Lisa Reihana : Ce titre provocateur pointe les terribles maladies qui ont dévasté les nations autochtones des iles du Pacifique lors de leurs rencontres avec d’autres peuples, les navires étrangers transportant à bord toutes sortes d’animaux et de maladies. Et au moment même où les Européens se réjouissaient d’avoir découvert un paradis, celui-ci disparaissait, perdu à jamais. Une fois que vous avez fait une découverte, vous ne pouvez plus revenir en arrière, vous êtes transformé pour toujours: cela a été le cas pour les Occidentaux, et pour les habitants du Pacifique. Et c’est en découvrant la peinture panoramique de Joseph Dufour, Les sauvages de la mer du Pacifique, une imagerie inspirée des récits du Capitaine Cook et de Louis de Bougainville, peuplée d’une myriade de personnages haut en couleur, où le papier peint prétend représenter le Pacifique alors que la flore ne reflète pas cette région et les costumes restent néoclassiques, que m’est venue l’idée d’Emissaries. Cette oeuvre représente un acte de résistance contre les stéréotypes instaurés entre les explorateurs et les habitants du Pacifique lors de leurs rencontres, par la démystification des images antérieures et une représentation vivante des cultures autochtones, susceptible de catalyser un débat sur le post-colonialisme.
D. G. : Quels sont les pays représentés dans cette vidéo?
L. R. : Tahiti, Hawaii, Samoa, Nuie, Tonga, Nootka Sound, les Aborigènes australiens et les Maoris de Aotearoa (la Nouvelle Zélande).
D. G. : Existe-t-il un marché de l’art contemporain Maori en Nouvelle Zélande, ou la culture Maori est-elle considérée comme folklorique, anthropologique?
L. R. : Le terme d’art folklorique n’est pas d’usage, et il y aurait une levée de boucliers à l’idée d’une perspective anthropologique de la culture Maori. Le milieu de l’art contemporain Maori est très actif depuis les Maoris modernistes des années 50, les galeries et les musées exposant régulièrement des artistes Maoris. La Nouvelle Zélande est un pays progressiste: nous sommes le premier pays à avoir accordé le droit de vote aux femmes, et nous avons nommé le premier maire transgenre, Georgina Beyer – qui se trouve être Maori.
D. G. : Des alliances artistiques et culturelles se développent-elles entre les créateurs autochtones du Pacifique (Hawaii, Samoa, Tahiti…)?

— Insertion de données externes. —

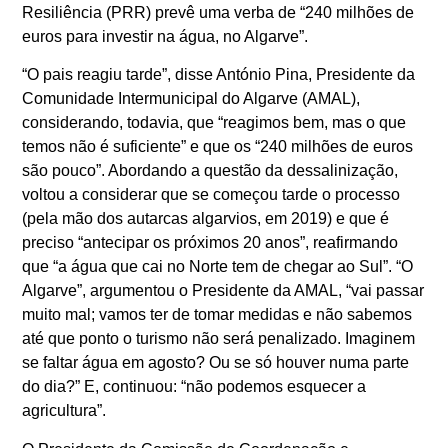
Resiliência (PRR) prevê uma verba de “240 milhões de
euros para investir na água, no Algarve”.
“O pais reagiu tarde”, disse António Pina, Presidente da
Comunidade Intermunicipal do Algarve (AMAL),
considerando, todavia, que “reagimos bem, mas o que
temos não é suficiente” e que os “240 milhões de euros
são pouco”. Abordando a questão da dessalinização,
voltou a considerar que se começou tarde o processo
(pela mão dos autarcas algarvios, em 2019) e que é
preciso “antecipar os próximos 20 anos”, reafirmando
que “a água que cai no Norte tem de chegar ao Sul”. “O
Algarve”, argumentou o Presidente da AMAL, “vai passar
muito mal; vamos ter de tomar medidas e não sabemos
até que ponto o turismo não será penalizado. Imaginem
se faltar água em agosto? Ou se só houver numa parte
do dia?” E, continuou: “não podemos esquecer a
agricultura”.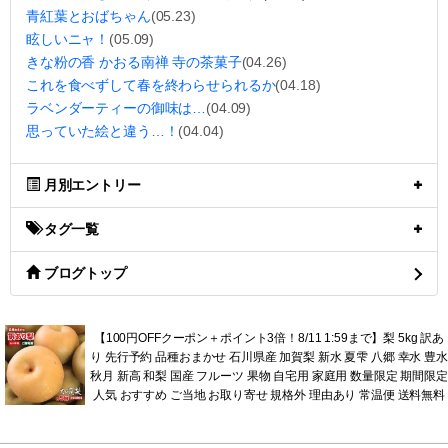
青紅葉とおばちゃん
(05.23)
眩しいニャ！
(05.09)
きな粉の香 かおる南禅 寺の茶菓子
(04.26)
これを食べずして春を終わらせられるか
(04.18)
ラベンダーティーの御味は…
(04.09)
思っていた絵と違う…！
(04.04)
月別エントリー
タグ一覧
ブログトップ
【100円OFFクーポン＋ポイント3倍！8/11 1:59まで】梨 5kg 訳あ
り 先行予約 品種おまかせ 石川県産 加賀梨 新水 夏雫 八郷 幸水 豊水
秋月 新高 和梨 国産 フルーツ 果物 自宅用 家庭用 数量限定 期間限定
人気 おすすめ ご当地 お取り寄せ 規格外 理由あり 常温便 送料無料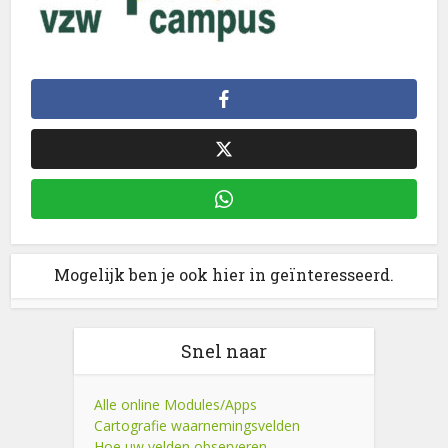
Mogelijk ben je ook hier in geïnteresseerd.
Snel naar
Alle online Modules/Apps
Cartografie waarnemingsvelden
Hoe uw velden observeren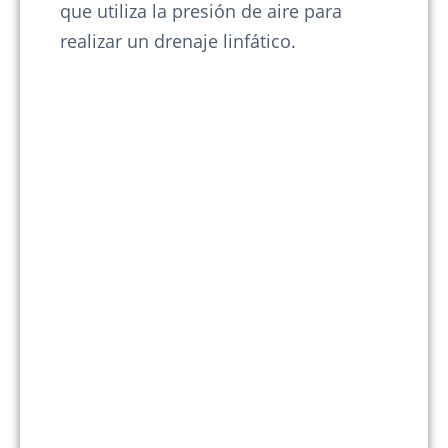
que utiliza la presión de aire para
realizar un drenaje linfático.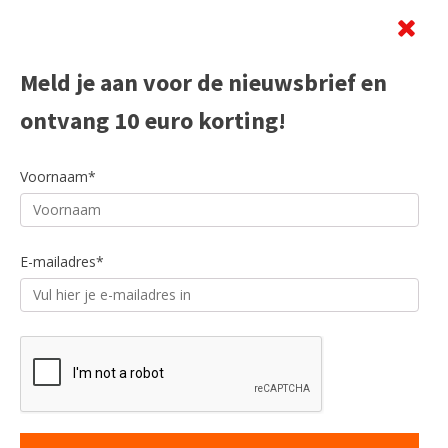
Beoordeling
Meld je aan voor de nieuwsbrief en
ontvang 10 euro korting!
Voornaam*
E-mailadres*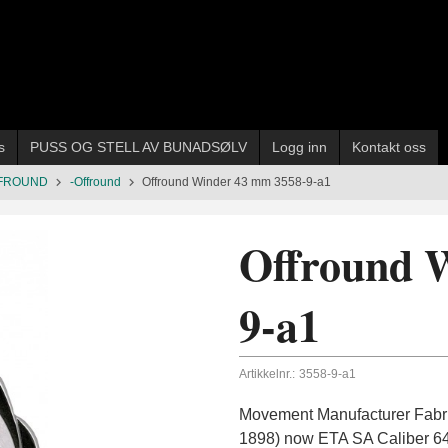
s
PUSS OG STELL AV BUNADSØLV
Logg inn
Kontakt oss
FROUND
-Offround
Offround Winder 43 mm 3558-9-a1
Offround 
9-a1
Artikkelnr.:
3558-9-a1
Movement Manufacturer Fabri
1898) now ETA SA Caliber 6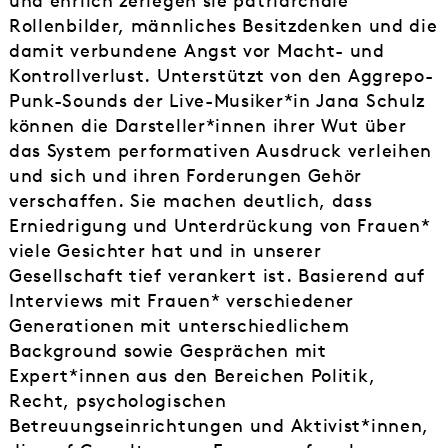
und ehrlich zerlegen sie patriarchale
Rollenbilder, männliches Besitzdenken und die
damit verbundene Angst vor Macht- und
Kontrollverlust. Unterstützt von den Aggrepo-
Punk-Sounds der Live-Musiker*in Jana Schulz
können die Darsteller*innen ihrer Wut über
das System performativen Ausdruck verleihen
und sich und ihren Forderungen Gehör
verschaffen. Sie machen deutlich, dass
Erniedrigung und Unterdrückung von Frauen*
viele Gesichter hat und in unserer
Gesellschaft tief verankert ist. Basierend auf
Interviews mit Frauen* verschiedener
Generationen mit unterschiedlichem
Background sowie Gesprächen mit
Expert*innen aus den Bereichen Politik,
Recht, psychologischen
Betreuungseinrichtungen und Aktivist*innen,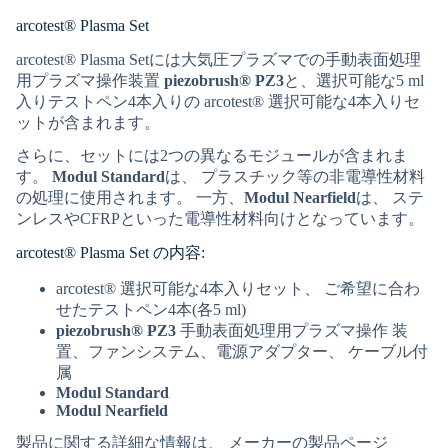
arcotest® Plasma Set
arcotest® Plasma Setには大気圧プラズマでの手動表面処理
用プラズマ操作装置
piezobrush® PZ3
と、選択可能な5 ml
入りテストペン4本入りの arcotest® 選択可能な4本入りセ
ットが含まれます。
さらに、セットには2つの異なるモジュールが含まれま
す。
Modul Standard
は、 プラスチック等の非電導性材料
の処理に使用されます。 一方、
Modul Nearfield
は、 ステ
ンレスやCFRPといった電導性材料向けとなっています。
arcotest® Plasma Set の内容:
arcotest® 選択可能な4本入りセット、 ご希望に合わ
せたテストペン4本(各5 ml)
piezobrush® PZ3
手動表面処理用プラズマ操作 装
置、ファンシステム、電源アダプター、 ケーブル付
属
Modul Standard
Modul Nearfield
製品に関する詳細な情報は、 メーカーの製品ページ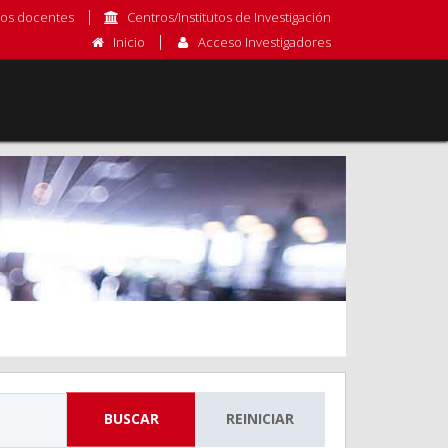
os docentes
Centros/Institutos de Investigación
Inicio
Acceso Investigadores
BUSCAR
REINICIAR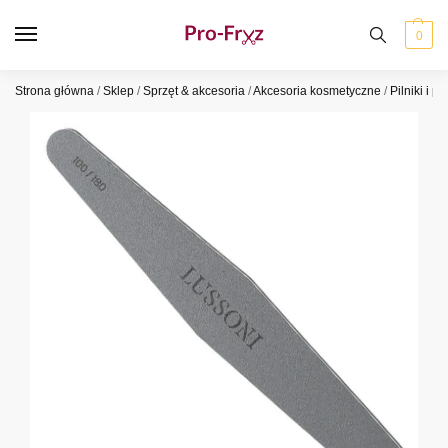
0
Strona główna
/
Sklep
/
Sprzęt & akcesoria
/
Akcesoria kosmetyczne
/
Pilniki i po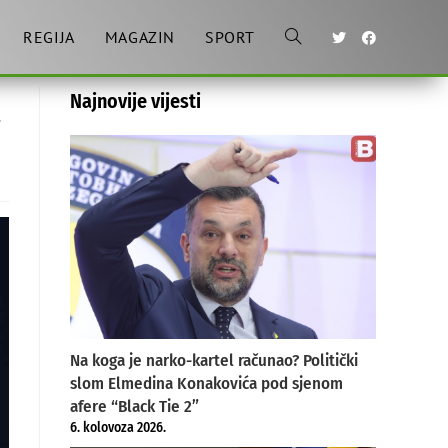
REGIJA
MAGAZIN
SPORT
Toggle
a
Najnovije vijesti
website
search
Na koga je narko-kartel računao? Politički
slom Elmedina Konakovića pod sjenom
afere “Black Tie 2”
6. kolovoza 2026.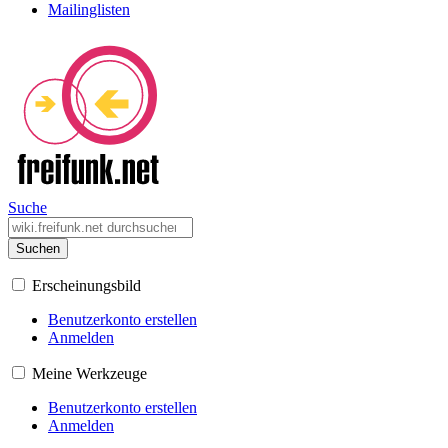
Mailinglisten
Suche
Suchen
Erscheinungsbild
Benutzerkonto erstellen
Anmelden
Meine Werkzeuge
Benutzerkonto erstellen
Anmelden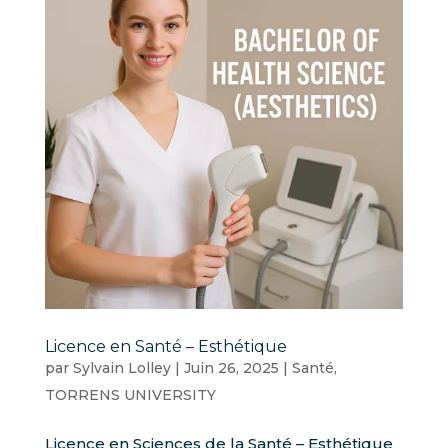
Licence en Santé – Esthétique
par
Sylvain Lolley
|
Juin 26, 2025
|
Santé
,
TORRENS UNIVERSITY
Licence en Sciences de la Santé – Esthétique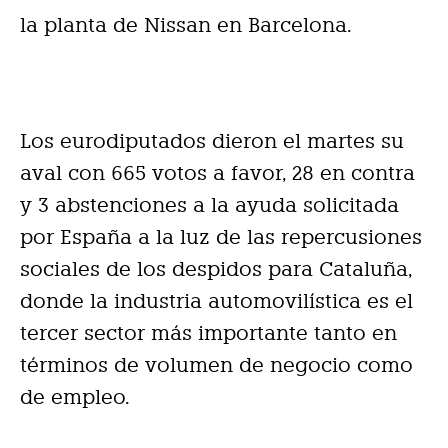
la planta de Nissan en Barcelona.
Los eurodiputados dieron el martes su
aval con 665 votos a favor, 28 en contra
y 3 abstenciones a la ayuda solicitada
por España a la luz de las repercusiones
sociales de los despidos para Cataluña,
donde la industria automovilística es el
tercer sector más importante tanto en
términos de volumen de negocio como
de empleo.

L. R. : Une dynamique est en place depuis les années 50, ainsi qu’un réseau international des arts Autochtones. D’où des expositions d’envergure – Close Encounters à Winnipeg, ou Sakahan au Musée des Beaux arts d’Ottawa, entre autres.
D. G. : Pourquoi avez-vous fait le choix d’arriver à votre vernissage à bord d’une gondole?

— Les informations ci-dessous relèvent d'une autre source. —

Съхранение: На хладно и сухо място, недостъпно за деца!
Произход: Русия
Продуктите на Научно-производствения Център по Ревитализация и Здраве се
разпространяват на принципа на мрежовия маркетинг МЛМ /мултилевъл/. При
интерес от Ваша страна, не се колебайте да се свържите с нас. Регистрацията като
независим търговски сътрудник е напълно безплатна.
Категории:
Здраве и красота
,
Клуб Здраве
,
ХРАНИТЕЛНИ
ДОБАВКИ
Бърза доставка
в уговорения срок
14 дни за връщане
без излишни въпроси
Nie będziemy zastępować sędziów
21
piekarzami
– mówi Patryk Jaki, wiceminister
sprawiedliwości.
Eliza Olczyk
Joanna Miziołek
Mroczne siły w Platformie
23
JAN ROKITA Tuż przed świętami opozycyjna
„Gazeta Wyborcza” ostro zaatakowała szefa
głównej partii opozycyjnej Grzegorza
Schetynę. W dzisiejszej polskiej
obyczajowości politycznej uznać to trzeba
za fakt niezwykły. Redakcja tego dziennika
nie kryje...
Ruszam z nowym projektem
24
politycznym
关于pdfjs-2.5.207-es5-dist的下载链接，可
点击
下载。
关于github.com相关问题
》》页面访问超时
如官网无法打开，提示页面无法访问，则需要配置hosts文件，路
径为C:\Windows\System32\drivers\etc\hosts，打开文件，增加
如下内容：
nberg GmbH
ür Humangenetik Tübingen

L. R. : Nous souhaitions souligner la notion d’Emissaires, de représentants diplomatiques en mission spéciale et mettre en avant l’idée de la rencontre entre les peuples. Et la Disdotona, cette gondole Vénitienne de 24 mètres de long, transporte les personnalités politiques, et rappelle les pirogues du Pacifique.
D. G. : Y a-t-il une forme de racisme envers les Maoris en Nouvelle Zélande?

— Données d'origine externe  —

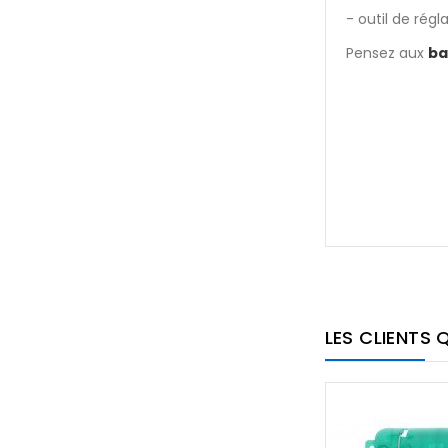
- outil de régl
Pensez aux
ba
LES CLIENTS 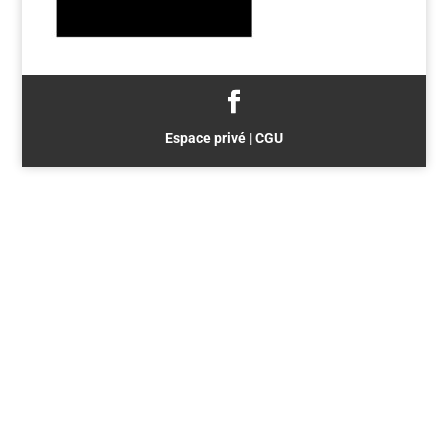
Espace privé
|
CGU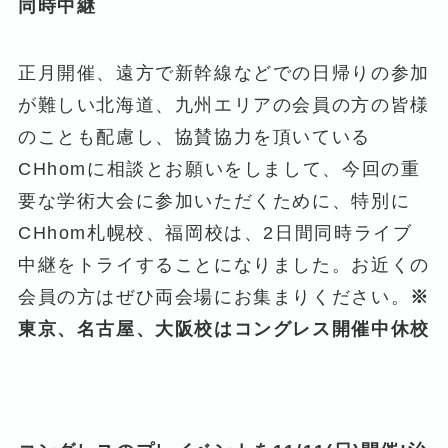
同時中継
正月開催、遠方で新幹線などでの日帰りの参加
が難しい北海道、九州エリアの会員の方の皆様
のことも配慮し、協賛協力を頂いている
CHhomに相談とお願いをしまして、今回の重
要な学術大会に参加いただくために、特別に
CHhom札幌校、福岡校は、2日間同時ライブ
中継をトライすることになりました。お近くの
会員の方はぜひ両会場にお集まりください。
※
東京、名古屋、大阪校はコングレス開催中休校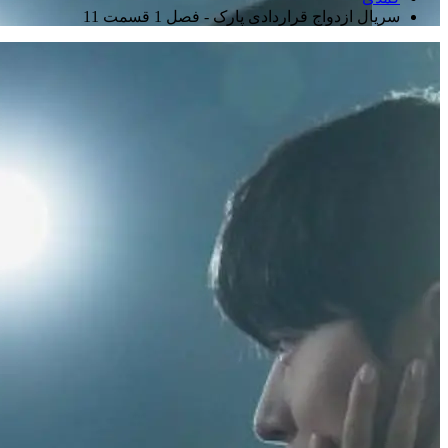
سریال ازدواج قراردادی پارک - فصل 1 قسمت 11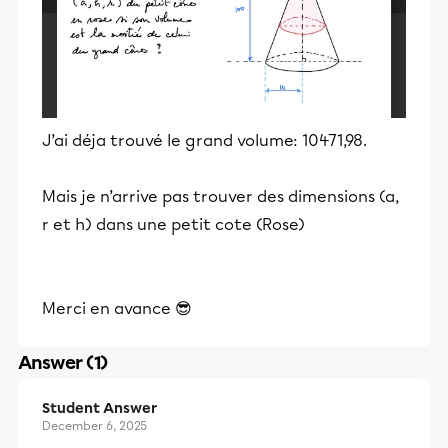
J’ai déja trouvé le grand volume: 10471,98.
Mais je n’arrive pas trouver des dimensions (a,
r et h) dans une petit cote (Rose)
Merci en avance 😎
Answer (1)
Student Answer
December 6, 2025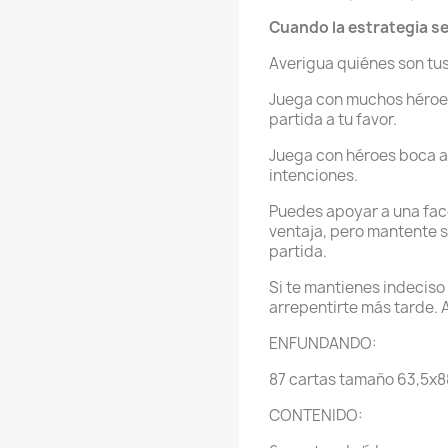
Cuando la estrategia se
Averigua quiénes son tus
Juega con muchos héroes 
partida a tu favor.
Juega con héroes boca ab
intenciones.
Puedes apoyar a una fac
ventaja, pero mantente si
partida.
Si te mantienes indecis
arrepentirte más tarde. A
ENFUNDANDO:
87 cartas tamaño 63,5x
CONTENIDO: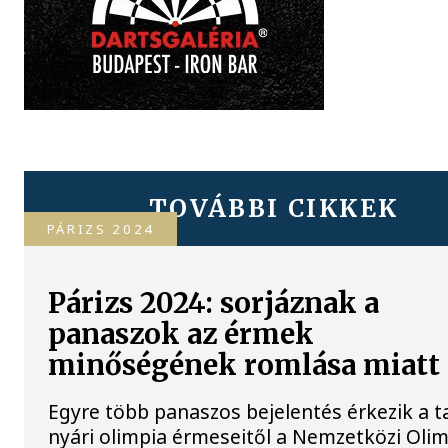
TOVÁBBI CIKKEK
PÁRIZS 2024
Párizs 2024: sorjáznak a
panaszok az érmek
minőségének romlása miatt
Egyre több panaszos bejelentés érkezik a ta
nyári olimpia érmeseitől a Nemzetközi Olim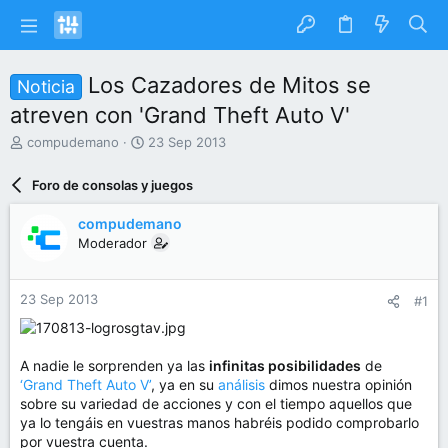
Los Cazadores de Mitos se
Noticia
atreven con 'Grand Theft Auto V'
I
F
compudemano
23 Sep 2013
n
e
i
c
Foro de consolas y juegos
c
h
i
a
compudemano
a
d
Moderador
d
e
o
i
r
n
23 Sep 2013
#1
d
i
e
c
l
i
t
o
A nadie le sorprenden ya las
infinitas posibilidades
de
e
‘Grand Theft Auto V’
, ya en su
análisis
dimos nuestra opinión
m
sobre su variedad de acciones y con el tiempo aquellos que
a
ya lo tengáis en vuestras manos habréis podido comprobarlo
por vuestra cuenta.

L. R. : Sur la base des statistiques des prisons, de la santé, et de l’économie: oui. En même temps, la société Néo-Zélandaise, dont la population est très diverse, est progressiste. In Pursuit of Venus Infected a été conçue dans cet esprit d’ouverture, sur un mode non critique, afin que le public repense l’histoire à partir d’un point de vue actuel. Je suis consciente qu’il s’agit d’une œuvre d’art, mais j’espère que Les Emissaires favoriseront la tolérance et la compréhension chez les peuples de différentes cultures, Occidentales comme Autochtones.